S’accusant mutuellement de marcher l’une sur les platebandes de l’autre, les deux entreprises publiques vont fusionner pour en finir avec la débauche d’argent public et mettre un terme aux tensions apparues ces derniers mois. Le refus d’arbitrage du gouvernement dans leur conflit pourrait bien être la conséquence de cette fusion.

Le Conseil des ministres a annoncé, le 13 juin 2019, la fusion de la Sogara avec la Goc. © Gabonreview

 

Après l’avoir niée en mai dernier à la suite d’informations diffusées en fin avril sur les réseaux sociaux, le gouvernement se prépare bel et bien à liquider la Société gabonaise de raffinage  (Sogara) pour se concentrer sur la Gabon Oil Company. Si un mois plus tôt certains affirmaient que cette décision comptait parmi les suggestions du Fonds monétaire international (FMI) pour sortir le pays de la crise économique, le Conseil des ministres ayant annoncé, jeudi 13 juin, l’adoption du projet de fusion de la Sogara avec la Goc n’a donné aucune explication.

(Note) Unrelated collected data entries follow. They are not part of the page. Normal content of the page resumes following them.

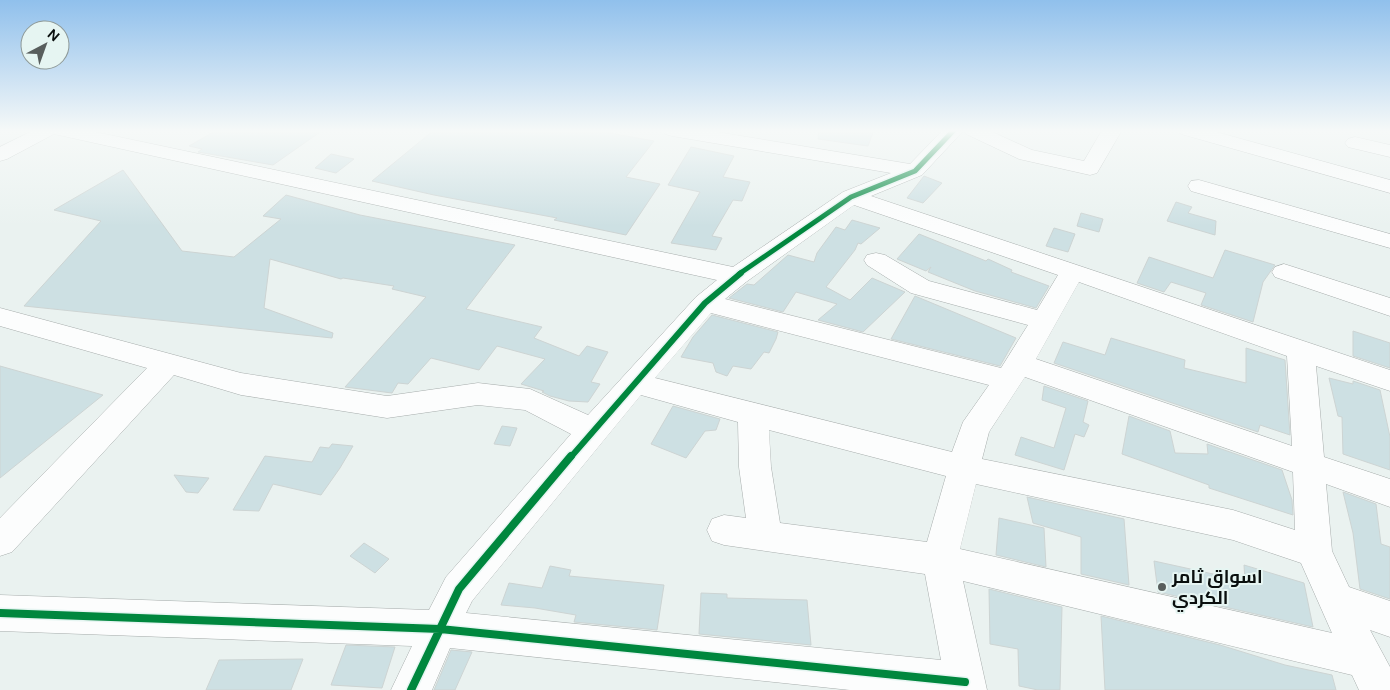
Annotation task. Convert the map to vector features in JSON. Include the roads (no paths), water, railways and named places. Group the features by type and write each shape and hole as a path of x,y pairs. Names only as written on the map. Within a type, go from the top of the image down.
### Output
{"street":[{"path":"209,162 737,276"},
{"path":"862,162 914,171"},
{"path":"411,690 459,589 592,431 705,303 737,276 851,197 914,171 923,162"},
{"path":"1059,162 1090,169 1094,162"},
{"path":"1302,162 1390,187"},
{"path":"1199,186 1390,241"},
{"path":"851,197 1074,271 1390,381"},
{"path":"876,260 920,287 1044,322"},
{"path":"0,613 440,629 966,686 940,560 963,468 974,430 1014,372 1074,271"},
{"path":"1284,272 1390,307"},
{"path":"705,303 1014,372 1310,465 1390,493"},
{"path":"0,317 241,384 387,407 478,394 530,400 592,431"},
{"path":"1301,350 1310,465 1314,552 1373,675"},
{"path":"7,524 168,364"},
{"path":"635,383 963,468 1233,524 1314,552"},
{"path":"753,414 755,467 765,535"},
{"path":"724,530 940,560 1373,675"},
{"path":"1336,600 1390,620"}],"place":[{"name":"اسواق ثامر الكردي","path":"1162,587"}]}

N’empêche, il n’avait échappé à personne, ces derniers mois, que les deux entreprises publiques exerçant dans le secteur des hydrocarbures étaient à couteaux tirés. Cumulant de mauvais résultats depuis le renforcement des activités de la Gabon Oil Marketing (Gom) – service commercial de la Goc -, la Sogara avait ouvertement accusé la Goc d’être la principale responsable du recul de 2,9% de son chiffre d’affaires en septembre 2018.

50 ans après, il fallait «tuer» Sogara !

Après cinq décennies d’existence, la Sogara affichait des signes d’essoufflement ces dernières années, notamment au niveau de son outil de production. Et, plutôt que de l’aider à remonter la pente après la crise de l’industrie pétrolière survenue en fin 2014, le gouvernement semble plutôt avoir choisi de la couler. Mieux, certains pensent que les autorités sont elles-mêmes derrière le conflit entre cette société et la Goc, plus jeune et plus ambitieuse. Le refus du gouvernement d’arbitrer cet antagonisme en dit long. Jamais les responsables des deux sociétés n’avaient été amenés à discuter de cette situation.

En mars dernier, menaçant d’entrer en grève, le personnel de la Sogara s’était plaint auprès de l’ex-ministre du Pétrole, Pascal Houangni Ambouroue, de ce que leur société était «menacée techniquement et financièrement du fait que la Gom s’impose entre les marqueteurs et la raffinerie». À l’époque, Rodrigue Ewomba, délégué du personnel, avait affirmé que la Gom a plusieurs fois privé la société de raffinage de fonds pour lui permettre de payer des lots de brut à force de jouer l’intermédiaire entre la Sogara et ses principaux partenaires.

L’asphyxie était entretenue

En septembre 2018, par exemple, le volume de brut traité par la Sogara a baissé de 12,3% à 648 889 tonnes métriques, contre 740 146 tonnes en septembre 2017. Au lieu des 11 lots de brut nécessaires à son activité, avec l’intervention de la Gom, la Sogara s’est vue contrainte de ne faire qu’avec 3 lots.

Le bras de fer opposant la Sogara à la Goc tourne visiblement à l’avantage de la dernière citée, qui a clairement bénéficié du soutien de l’Exécutif. Pour preuve, l’ex-directeur général de Sogara Noël Mboumba a été nommé, le 10 juin, ministre du Pétrole, du Gaz et des Hydrocarbures. Son remplaçant n’a pas été nommé. Patrichi Christian Tanasa, actuel administrateur directeur général de la Goc, devrait être le patron de la future société née de la fusion.